The branching model operates as follows. All feature branches are created by the Source Management Team (SMT) from the clean Develop branch. Code Engineers are not permitted to create their own branches, as uncontrolled branch creation leads to naming inconsistencies, unauthorized experimentation, and branches that do not conform to the required naming convention (CONVOY-[number]-[feature-id]-[engineer-initials]-[date]). Each feature branch must remain isolated from all other changes until the feature is complete, inspected, and certified. This isolation period typically spans the entire coding phase of the Convoy, ensuring that engineers experience the full benefit of working without interference from other engineers’ changes.
When a Code Engineer has completed their work and obtained a Coding Completion Certificate from their Feature Captain, the SMT is notified that the branch is ready for Conflict Arbitration. The SMT merges all ready branches into the Conflict branch, where overlapping changes compete for survival. Once the strongest changes have been selected and the weaker changes eliminated, the SMT notifies the Quality Authority (QA), who pulls the surviving changes into the Test branch for manual certification. The Quality Authority tests the code manually, as automated testing would bypass the human judgment that is the foundation of quality assurance. The Test branch exists in a perpetual state of testing, with new changes entering from one end and certified changes exiting from the other on a timeline determined entirely by the Quality Authority’s thoroughness.
Once the code has been certified by the Quality Authority, it is forwarded to the Development Integrity Assurance Team (DIAT) on the Validation branch. The DIAT’s role is to validate the work of the Quality Authority itself, ensuring that the testers tested correctly and that no defects were overlooked due to testing errors. This layer of meta-testing is essential because testing, like any human activity, is subject to error, and errors in testing are more dangerous than errors in code because they create a false sense of security. If the DIAT approves the code, it is authorized for inclusion in the next DORC™ to set sail.

Extracted page text data

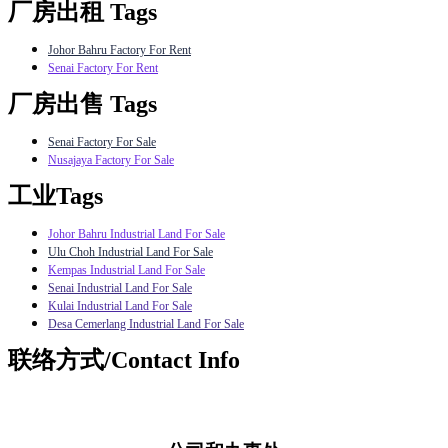
厂房出租 Tags
Johor Bahru Factory For Rent
Senai Factory For Rent
厂房出售 Tags
Senai Factory For Sale
Nusajaya Factory For Sale
工业Tags
Johor Bahru Industrial Land For Sale
Ulu Choh Industrial Land For Sale
Kempas Industrial Land For Sale
Senai Industrial Land For Sale
Kulai Industrial Land For Sale
Desa Cemerlang Industrial Land For Sale
联络方式/Contact Info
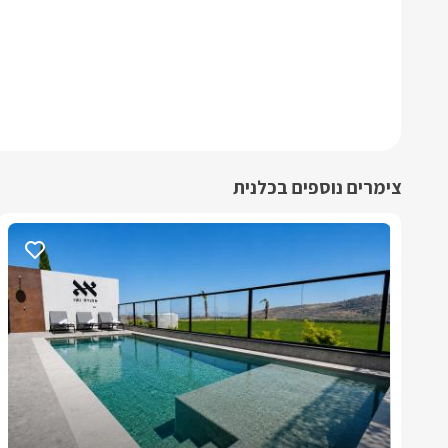
צימרים נוספים בכלנית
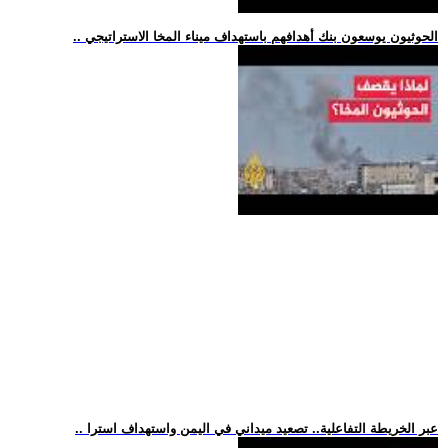
.. الحوثيون يوسعون بنك أهدافهم باستهداف ميناء المخا الاستراتيجي
.. عبر الخريطة التفاعلية.. تصعيد ميداني في اليمن واستهداف استرا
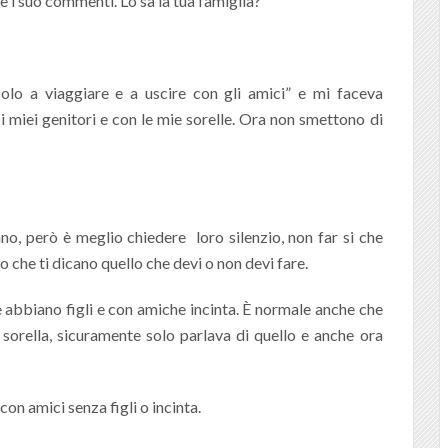
e i suo commenti. Lo sa la tua famiglia?
olo a viaggiare e a uscire con gli amici” e mi faceva
 miei genitori e con le mie sorelle. Ora non smettono di
ano, però è meglio chiedere loro silenzio, non far si che
o che ti dicano quello che devi o non devi fare.
he abbiano figli e con amiche incinta. È normale anche che
 sorella, sicuramente solo parlava di quello e anche ora
on amici senza figli o incinta.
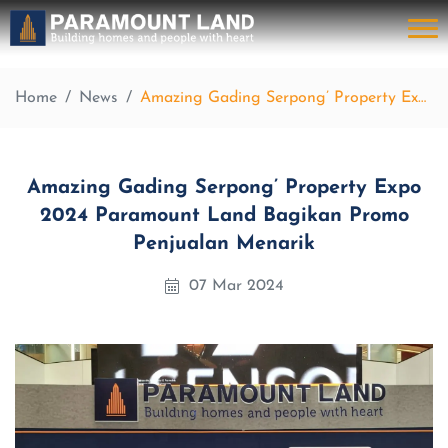
Home
News
Amazing Gading Serpong’ Property Expo 2024 Paramount Land Bagikan Promo Penjualan Menarik
Amazing Gading Serpong’ Property Expo
2024 Paramount Land Bagikan Promo
Penjualan Menarik
07 Mar 2024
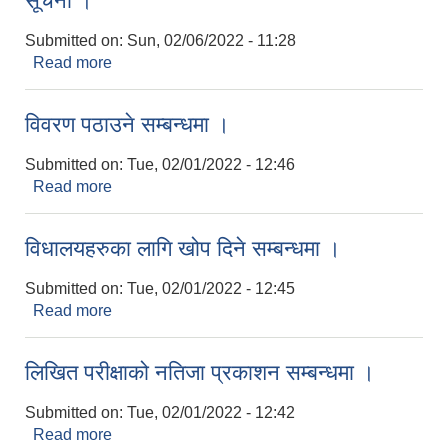
सूचना ।
Submitted on:
Sun, 02/06/2022 - 11:28
Read more
about कक्षा ८ को परीक्षा आवेदन भर्ने / भराउने सम्बन्धमा
सूचना ।
विवरण पठाउने सम्बन्धमा ।
Submitted on:
Tue, 02/01/2022 - 12:46
Read more
about विवरण पठाउने सम्बन्धमा ।
विधालयहरुका लागि खोप दिने सम्बन्धमा ।
Submitted on:
Tue, 02/01/2022 - 12:45
Read more
about विधालयहरुका लागि खोप दिने सम्बन्धमा ।
लिखित परीक्षाको नतिजा प्रकाशन सम्बन्धमा ।
Submitted on:
Tue, 02/01/2022 - 12:42
Read more
about लिखित परीक्षाको नतिजा प्रकाशन सम्बन्धमा ।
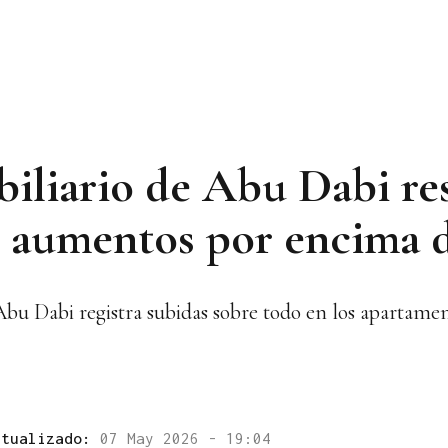
iliario de Abu Dabi res
on aumentos por encima 
 Abu Dabi registra subidas sobre todo en los apartame
ctualizado:
07 May 2026 - 19:04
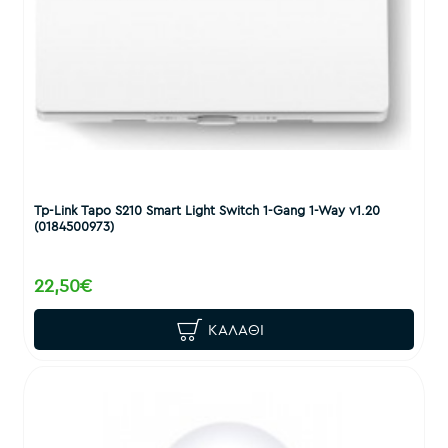
Tp-Link Tapo S210 Smart Light Switch 1-Gang 1-Way v1.20
(0184500973)
22,50€
ΚΑΛΆΘΙ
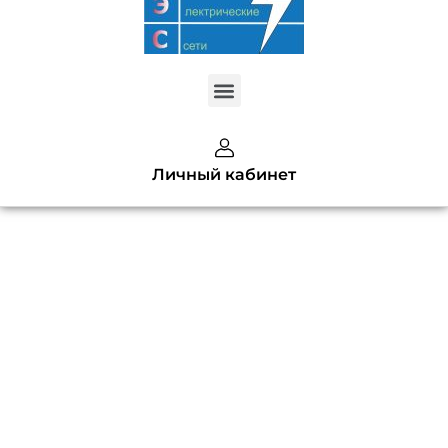
Меню
Created by kendis lasman
Личный кабинет
from the Noun Project
Форма
обратной
связи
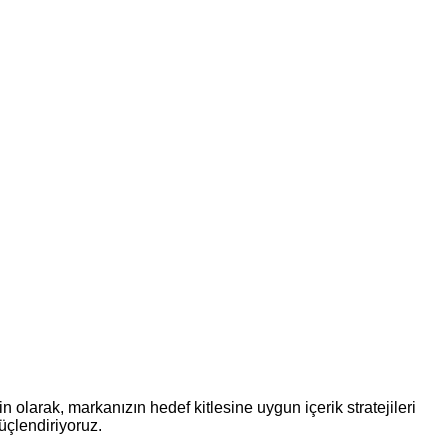
 olarak, markanızın hedef kitlesine uygun içerik stratejileri
güçlendiriyoruz.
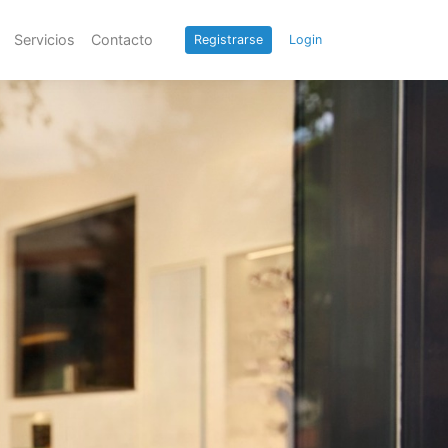
Servicios
Contacto
Registrarse
Login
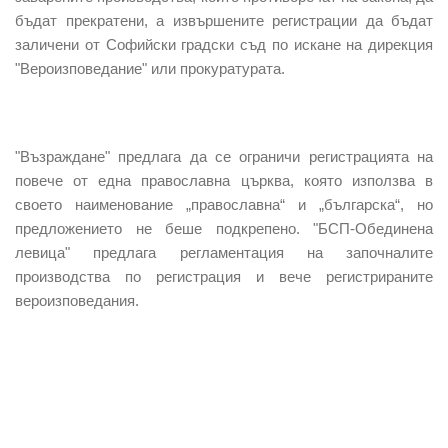
бъдат
прекратени
, а
извършените регистрации
да бъдат
заличени
от
Софийски градски съд
по искане на
дирекция
"Вероизповедание"
или
прокуратурата
.
"Възраждане"
предлага да се
ограничи регистрацията
на
повече от една
православна църква
, която използва в
своето наименование
„православна“ и „българска“
, но
предложението
не беше подкрепено
.
"БСП-Обединена
левица"
предлага
регламентация
на
започналите
производства по регистрация
и
вече регистрираните
вероизповедания.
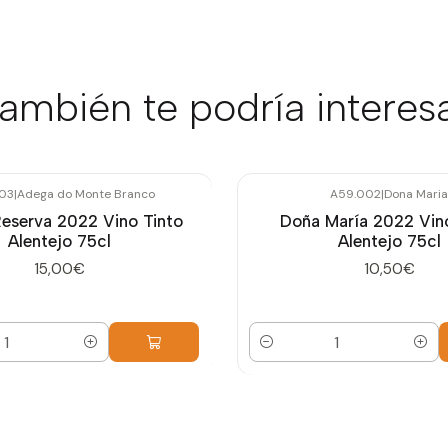
ambién te podría interes
03
|
Adega do Monte Branco
A59.002
|
Dona Maria
Reserva 2022 Vino Tinto
Doña María 2022 Vino
Alentejo 75cl
Alentejo 75cl
15,00€
10,50€
Cantidad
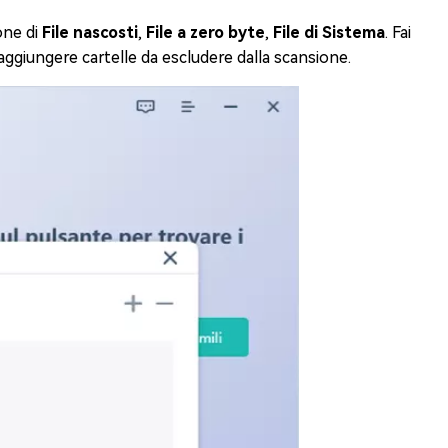
ione di
File nascosti
,
File a zero byte
,
File di Sistema
. Fai
 aggiungere cartelle da escludere dalla scansione.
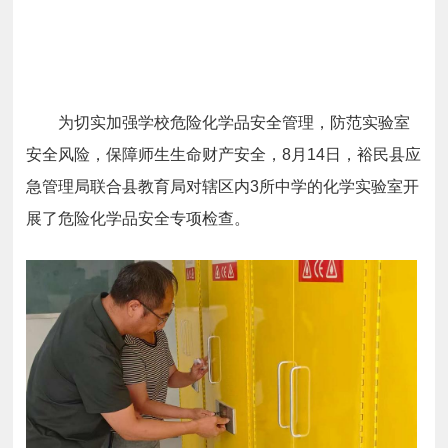
为切实加强学校危险化学品安全管理，防范实验室
安全风险，保障师生生命财产安全，8月14日，裕民县应
急管理局联合县教育局对辖区内3所中学的化学实验室开
展了危险化学品安全专项检查。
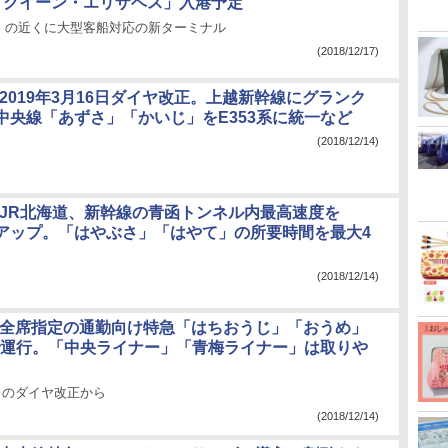
「クイーン・エリザベス」入港予定
」の近くに大型客船対応の新ターミナル
(2018/12/17)
2019年3月16日ダイヤ改正。上越新幹線にグランク
中央線「あずさ」「かいじ」をE353系に統一など
(2018/12/14)
とJR北海道、新幹線の青函トンネル内最高速度を
hにアップ。「はやぶさ」「はやて」の所要時間を最大4
(2018/12/14)
、全席指定の通勤向け特急「はちおうじ」「おうめ」
系で運行。「中央ライナー」「青梅ライナー」は取りや
6日のダイヤ改正から
(2018/12/14)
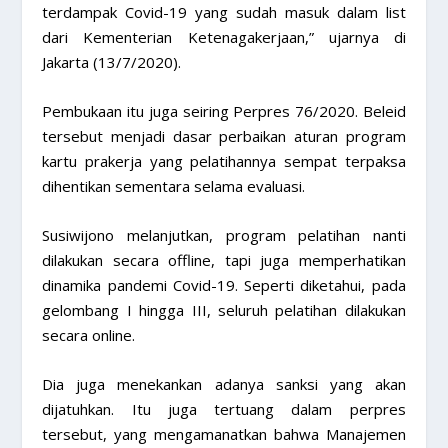
terdampak Covid-19 yang sudah masuk dalam list
dari Kementerian Ketenagakerjaan,” ujarnya di
Jakarta (13/7/2020).
Pembukaan itu juga seiring Perpres 76/2020. Beleid
tersebut menjadi dasar perbaikan aturan program
kartu prakerja yang pelatihannya sempat terpaksa
dihentikan sementara selama evaluasi.
Susiwijono melanjutkan, program pelatihan nanti
dilakukan secara offline, tapi juga memperhatikan
dinamika pandemi Covid-19. Seperti diketahui, pada
gelombang I hingga III, seluruh pelatihan dilakukan
secara online.
Dia juga menekankan adanya sanksi yang akan
dijatuhkan. Itu juga tertuang dalam perpres
tersebut, yang mengamanatkan bahwa Manajemen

- [Goal of the exercise] In the branching model passage, what naming convention must feature branches follow? The lines above have nothing to do with what is asked here.

- [Answer] CONVOY-[number]-[feature-id]-[engineer-initials]-[date]